Castel-a-Mare was renovated in 1920. Not unexpectedly it then acquired another layer of myth. Local builders said that, even though they had securely locked up overnight, their ladders and paint had been found to be knocked over when they opened up in the morning. One added that he didn’t like the feeling and atmosphere of the new bathroom at the top of the stairs…
So, we have a well-recorded series of supernatural encounters witnessed by a variety of named and educated individuals.
Yet there are other explanations.
In 1859 author Edward Bulwer-Lytton wrote his short novelette ‘The Haunted and the Haunters’. Edward lived in Torquay’s Warren Road and certainly knew his subject having studied paranormal phenomena, spiritualism, and mesmerism for over twenty years.
He based the fictional story on the famous case of London’s 50 Berkeley Square, and it would become one of the world’s most anthologised haunted house tales.

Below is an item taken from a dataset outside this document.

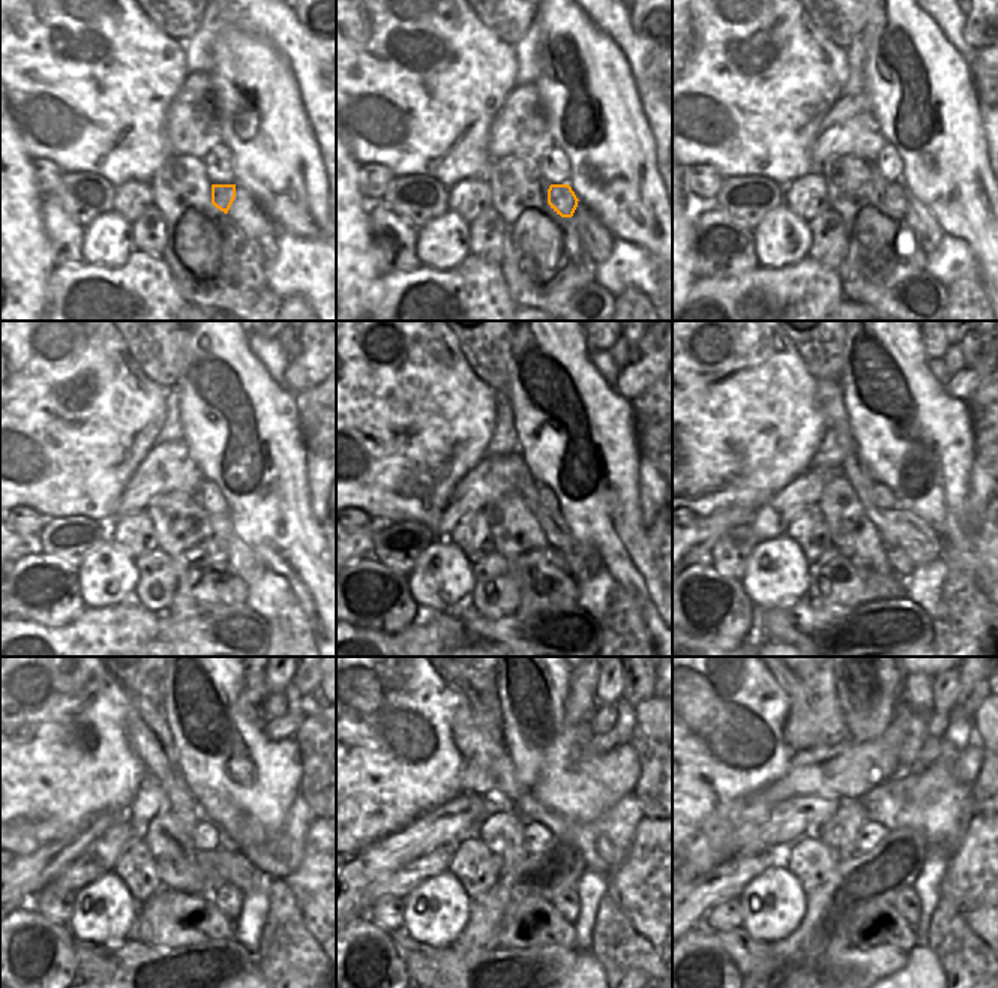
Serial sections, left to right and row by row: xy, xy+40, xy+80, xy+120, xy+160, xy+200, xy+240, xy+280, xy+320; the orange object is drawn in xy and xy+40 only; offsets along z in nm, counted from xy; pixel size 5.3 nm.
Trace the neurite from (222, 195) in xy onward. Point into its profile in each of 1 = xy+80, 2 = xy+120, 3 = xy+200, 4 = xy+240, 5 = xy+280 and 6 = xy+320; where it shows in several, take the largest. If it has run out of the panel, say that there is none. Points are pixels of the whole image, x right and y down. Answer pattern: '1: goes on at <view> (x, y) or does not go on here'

This was the first modern haunted house tale and it effectively created the genre. Before that, authors placed their ghosts in remote locations and the Gothic past. Edward set his narrative in an urban present, and identified the cause as psychic phenomena; a theme many later writers would utilise. Indeed, the novel established the rules for big house cinematic ghost stories including the 1999 Liam Neeson movie ‘The Haunting’.
‘The Haunted and the Haunters’ is a first-person fact-finding mission to find rational explanations for supernatural phenomena. The investigator hears footsteps, encounters furniture moving about, a cold room at the “heart” of the house and ghosts replaying their tragic deaths.
The similarities between Edward’s story and the Castel-a-Mare haunting may just be a coincidence. But presumably supernatural enthusiasts, such as Violet and Beverley, would have read the novel. So did Edward’s fiction act as a subconscious script for their terrifying experiences?
Sadly for those of us interested in Torquay’s paranormal past, the current occupiers of what was once Castel-a-Mare have not reported anything unusual about their properties.